What is the advantage of BlinkUp over an RF transmission?

I am wondering why the BlinkUp process was created, clever as it is, instead of using say a Bluetooth signal. What is the advantage here in engineering, cost, and user friendly terms?

One big unknown for me is how an average customer might react to the BlinkUp process.

Why not use a similar one step process like the CC3000?

http://processors.wiki.ti.com/index.php/CC3000_Smart_Config

I suppose you could consider the cost of a bluetooth chip vs a phototransistor and a resistor, as well as size and complexity.
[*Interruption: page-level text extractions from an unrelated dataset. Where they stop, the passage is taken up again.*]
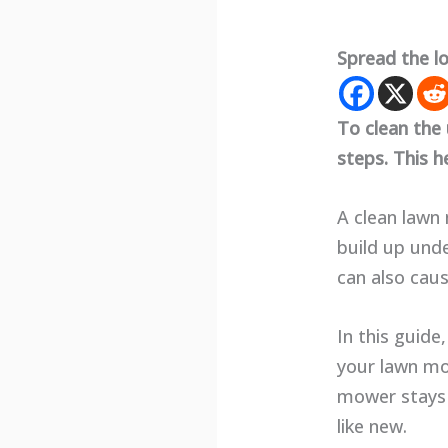
Spread the l
To clean the
steps. This 
A clean lawn 
build up unde
can also cau
In this guide
your lawn mow
mower stays 
like new.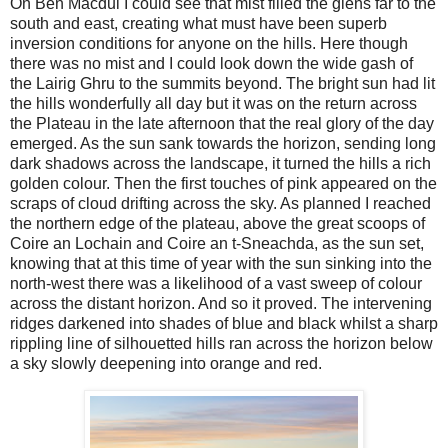
On Ben Macdui I could see that mist filled the glens far to the
south and east, creating what must have been superb
inversion conditions for anyone on the hills. Here though
there was no mist and I could look down the wide gash of
the Lairig Ghru to the summits beyond. The bright sun had lit
the hills wonderfully all day but it was on the return across
the Plateau in the late afternoon that the real glory of the day
emerged. As the sun sank towards the horizon, sending long
dark shadows across the landscape, it turned the hills a rich
golden colour. Then the first touches of pink appeared on the
scraps of cloud drifting across the sky. As planned I reached
the northern edge of the plateau, above the great scoops of
Coire an Lochain and Coire an t-Sneachda, as the sun set,
knowing that at this time of year with the sun sinking into the
north-west there was a likelihood of a vast sweep of colour
across the distant horizon. And so it proved. The intervening
ridges darkened into shades of blue and black whilst a sharp
rippling line of silhouetted hills ran across the horizon below
a sky slowly deepening into orange and red.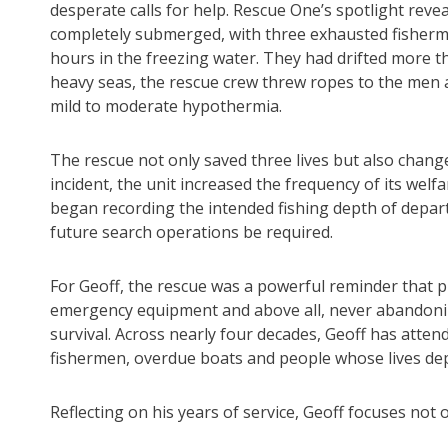
desperate calls for help. Rescue One’s spotlight revea
completely submerged, with three exhausted fisherme
hours in the freezing water. They had drifted more t
heavy seas, the rescue crew threw ropes to the men 
mild to moderate hypothermia.
The rescue not only saved three lives but also chan
incident, the unit increased the frequency of its wel
began recording the intended fishing depth of depar
future search operations be required.
For Geoff, the rescue was a powerful reminder that pre
emergency equipment and above all, never abandonin
survival. Across nearly four decades, Geoff has atten
fishermen, overdue boats and people whose lives dep
Reflecting on his years of service, Geoff focuses not o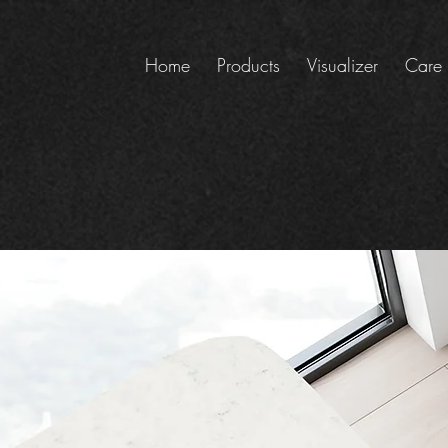
Home
Products
Visualizer
Care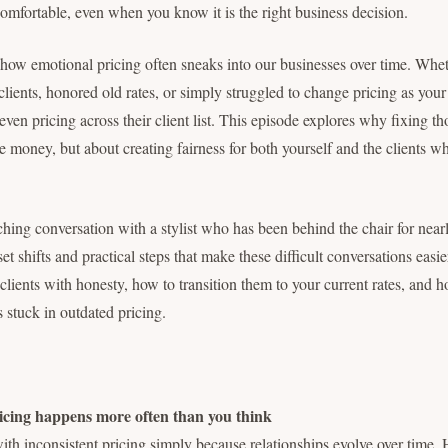
comfortable, even when you know it is the right business decision.
how emotional pricing often sneaks into our businesses over time. Whe
clients, honored old rates, or simply struggled to change pricing as you
even pricing across their client list. This episode explores why fixing tho
 money, but about creating fairness for both yourself and the clients w
ing conversation with a stylist who has been behind the chair for nea
t shifts and practical steps that make these difficult conversations easi
lients with honesty, how to transition them to your current rates, and ho
ts stuck in outdated pricing.
cing happens more often than you think
ith inconsistent pricing simply because relationships evolve over time.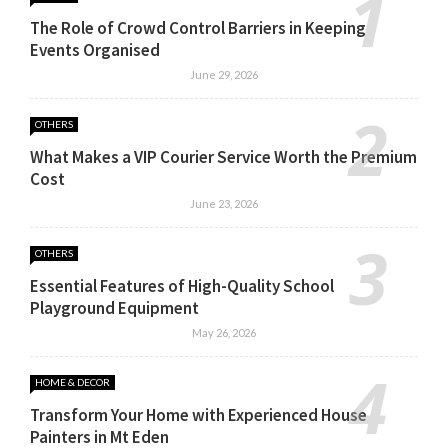
The Role of Crowd Control Barriers in Keeping
Events Organised
June 29, 2026
OTHERS
What Makes a VIP Courier Service Worth the Premium
Cost
June 23, 2026
OTHERS
Essential Features of High-Quality School
Playground Equipment
May 26, 2026
HOME & DECOR
Transform Your Home with Experienced House
Painters in Mt Eden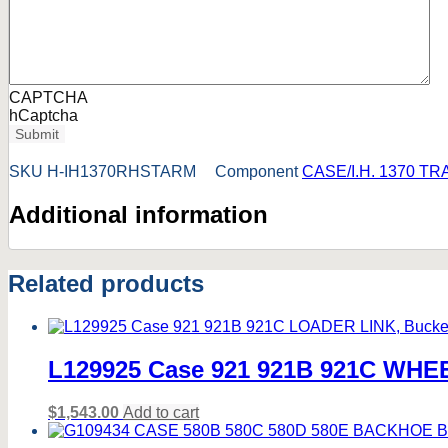
CAPTCHA
hCaptcha
Submit
SKU
H-IH1370RHSTARM
Component
CASE/I.H. 1370 T
Additional information
Related products
L129925 Case 921 921B 921C WH
$
1,543.00
Add to cart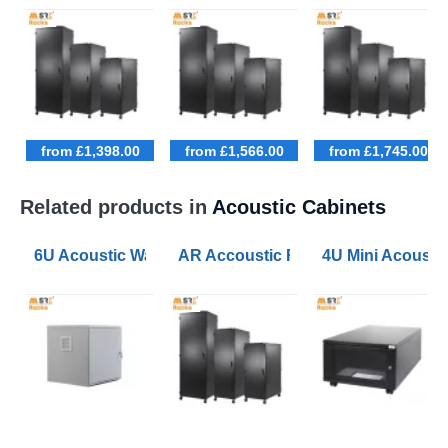
from £1,398.00
from £1,566.00
from £1,745.00
Related products in
Acoustic Cabinets
6U Acoustic Wall Mounted Data Cabinets 600 Wide 60
AR Accoustic Rack Configurator 9U
4U Mini Acoust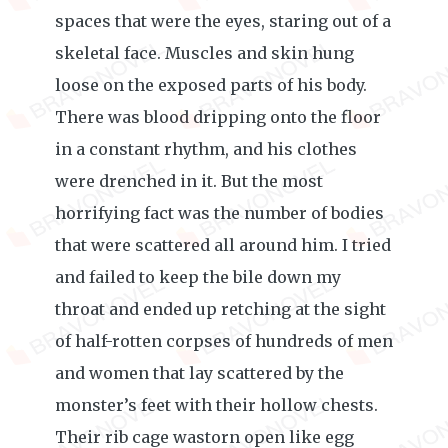
spaces that were the eyes, staring out of a
skeletal face. Muscles and skin hung
loose on the exposed parts of his body.
There was blood dripping onto the floor
in a constant rhythm, and his clothes
were drenched in it. But the most
horrifying fact was the number of bodies
that were scattered all around him. I tried
and failed to keep the bile down my
throat and ended up retching at the sight
of half-rotten corpses of hundreds of men
and women that lay scattered by the
monster’s feet with their hollow chests.
Their rib cage wastorn open like egg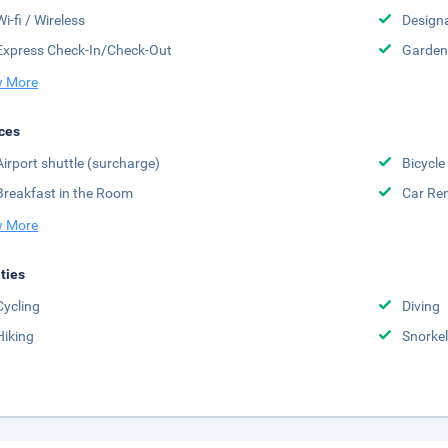
Wi-fi / Wireless
Design
Express Check-In/Check-Out
Garden
 More
ces
Airport shuttle (surcharge)
Bicycle
Breakfast in the Room
Car Ren
 More
ities
Cycling
Diving
Hiking
Snorkel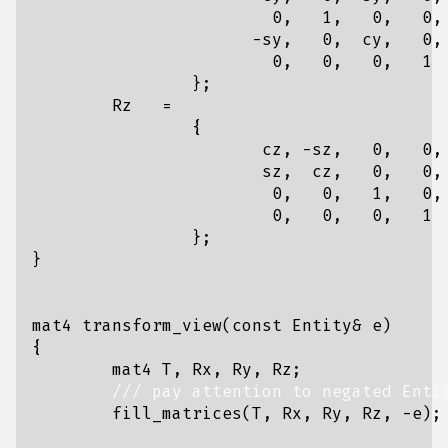
0
,
1
,
0
,
0
,
-
sy
,
0
,
cy
,
0
,
0
,
0
,
0
,
1
};
Rz
=
{
cz
,
-
sz
,
0
,
0
,
sz
,
cz
,
0
,
0
,
0
,
0
,
1
,
0
,
0
,
0
,
0
,
1
};
}
mat4
transform_view
(
const
Entity
&
e
)
{
mat4
T
,
Rx
,
Ry
,
Rz
;
fill_matrices
(
T
,
Rx
,
Ry
,
Rz
,
-
e
);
I believe a bluetooth chip is several dollars even in bulk, vs very little cost for the blink-up circuit.

I have the Adafruit CC3000, but hadn’t seen that TI setup.

Bluetooth adds cost (maybe $2 for a bluetooth radio), complexity (software stack) and user confusion (on many phones users may need to configure bluetooth separately to get it to find the imp).

Blinkup is cheap (about $0.07 for a phototransistor) and uses the common feature of all smartphones - a bright screen.

The CC3000 setup doesn’t work in all circumstances (it’s not compatible with every network type), and though like blinkup it’s by default unencrypted, it’s also easily snooped as the password details are encoded into broadcast packets - to snoop blinkup you have to be close enough to sample the light signals. You can encrypt it the easy setup but only with a global pre-shared key as it’s unidirectional.